= Required action =
Restate word for word each line of the data, starting at the one containing "Case Study (BoTorch)" and running through the last.

= Input =
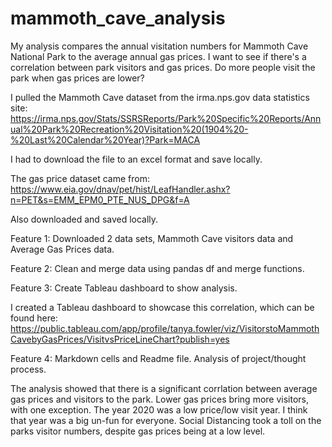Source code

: # mammoth_cave_analysis

My analysis compares the annual visitation numbers for Mammoth Cave National Park to the average annual gas prices. I want to see if there's a correlation between park visitors and gas prices. Do more people visit the park when gas prices are lower?

I pulled the Mammoth Cave dataset from the irma.nps.gov data statistics site: https://irma.nps.gov/Stats/SSRSReports/Park%20Specific%20Reports/Annual%20Park%20Recreation%20Visitation%20(1904%20-%20Last%20Calendar%20Year)?Park=MACA

I had to download the file to an excel format and save locally. 

The gas price dataset came from: https://www.eia.gov/dnav/pet/hist/LeafHandler.ashx?n=PET&s=EMM_EPM0_PTE_NUS_DPG&f=A

Also downloaded and saved locally. 

Feature 1: Downloaded 2 data sets, Mammoth Cave visitors data and Average Gas Prices data. 

Feature 2: Clean and merge data using pandas df and merge functions. 

Feature 3: Create Tableau dashboard to show analysis.

I created a Tableau dashboard to showcase this correlation, which can be found here: https://public.tableau.com/app/profile/tanya.fowler/viz/VisitorstoMammothCavebyGasPrices/VisitvsPriceLineChart?publish=yes


Feature 4: Markdown cells and Readme file. Analysis of project/thought process. 

The analysis showed that there is a significant corrlation between average gas prices and visitors to the park. Lower gas prices bring more visitors, with one exception. The year 2020 was a low price/low visit year. I think that year was a big un-fun for everyone. Social Distancing took a toll on the parks visitor numbers, despite gas prices being at a low level. 


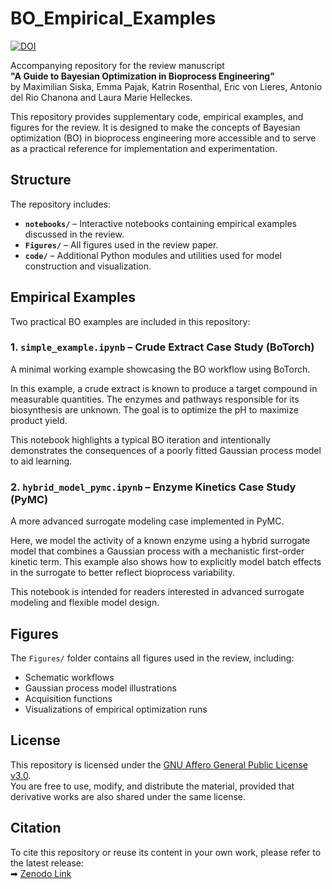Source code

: # BO_Empirical_Examples

[![DOI](https://zenodo.org/badge/placeholder.svg)](https://zenodo.org/doi/10.5281/zenodo.xxxxxxxx)

Accompanying repository for the review manuscript  
**"A Guide to Bayesian Optimization in Bioprocess Engineering"**  
by Maximilian Siska, Emma Pajak, Katrin Rosenthal, Eric von Lieres, Antonio del Rio
Chanona and Laura Marie Helleckes.

This repository provides supplementary code, empirical examples, and figures for the review. It is designed to make the concepts of Bayesian optimization (BO) in bioprocess engineering more accessible and to serve as a practical reference for implementation and experimentation.

## Structure

The repository includes:

- **`notebooks/`** – Interactive notebooks containing empirical examples discussed in the review.
- **`Figures/`** – All figures used in the review paper.
- **`code/`** – Additional Python modules and utilities used for model construction and visualization.

## Empirical Examples

Two practical BO examples are included in this repository:

### 1. `simple_example.ipynb` – Crude Extract Case Study (BoTorch)

A minimal working example showcasing the BO workflow using BoTorch.

In this example, a crude extract is known to produce a target compound in measurable quantities. The enzymes and pathways responsible for its biosynthesis are unknown. The goal is to optimize the pH to maximize product yield.

This notebook highlights a typical BO iteration and intentionally demonstrates the consequences of a poorly fitted Gaussian process model to aid learning.

### 2. `hybrid_model_pymc.ipynb` – Enzyme Kinetics Case Study (PyMC)

A more advanced surrogate modeling case implemented in PyMC.

Here, we model the activity of a known enzyme using a hybrid surrogate model that combines a Gaussian process with a mechanistic first-order kinetic term. This example also shows how to explicitly model batch effects in the surrogate to better reflect bioprocess variability.

This notebook is intended for readers interested in advanced surrogate modeling and flexible model design.

## Figures

The `Figures/` folder contains all figures used in the review, including:

- Schematic workflows
- Gaussian process model illustrations
- Acquisition functions
- Visualizations of empirical optimization runs

## License

This repository is licensed under the [GNU Affero General Public License v3.0](https://github.com/lhelleckes/BO_Empirical_Examples/blob/main/LICENSE.md).  
You are free to use, modify, and distribute the material, provided that derivative works are also shared under the same license.

## Citation

To cite this repository or reuse its content in your own work, please refer to the latest release:  
➡ [Zenodo Link](https://doi.org/10.5281/zenodo.xxxxxxxx)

= Result =
### 1. `simple_example.ipynb` – Crude Extract Case Study (BoTorch)

A minimal working example showcasing the BO workflow using BoTorch.

In this example, a crude extract is known to produce a target compound in measurable quantities. The enzymes and pathways responsible for its biosynthesis are unknown. The goal is to optimize the pH to maximize product yield.

This notebook highlights a typical BO iteration and intentionally demonstrates the consequences of a poorly fitted Gaussian process model to aid learning.

### 2. `hybrid_model_pymc.ipynb` – Enzyme Kinetics Case Study (PyMC)

A more advanced surrogate modeling case implemented in PyMC.

Here, we model the activity of a known enzyme using a hybrid surrogate model that combines a Gaussian process with a mechanistic first-order kinetic term. This example also shows how to explicitly model batch effects in the surrogate to better reflect bioprocess variability.

This notebook is intended for readers interested in advanced surrogate modeling and flexible model design.

## Figures

The `Figures/` folder contains all figures used in the review, including:

- Schematic workflows
- Gaussian process model illustrations
- Acquisition functions
- Visualizations of empirical optimization runs

## License

This repository is licensed under the [GNU Affero General Public License v3.0](https://github.com/lhelleckes/BO_Empirical_Examples/blob/main/LICENSE.md).  
You are free to use, modify, and distribute the material, provided that derivative works are also shared under the same license.

## Citation

To cite this repository or reuse its content in your own work, please refer to the latest release:  
➡ [Zenodo Link](https://doi.org/10.5281/zenodo.xxxxxxxx)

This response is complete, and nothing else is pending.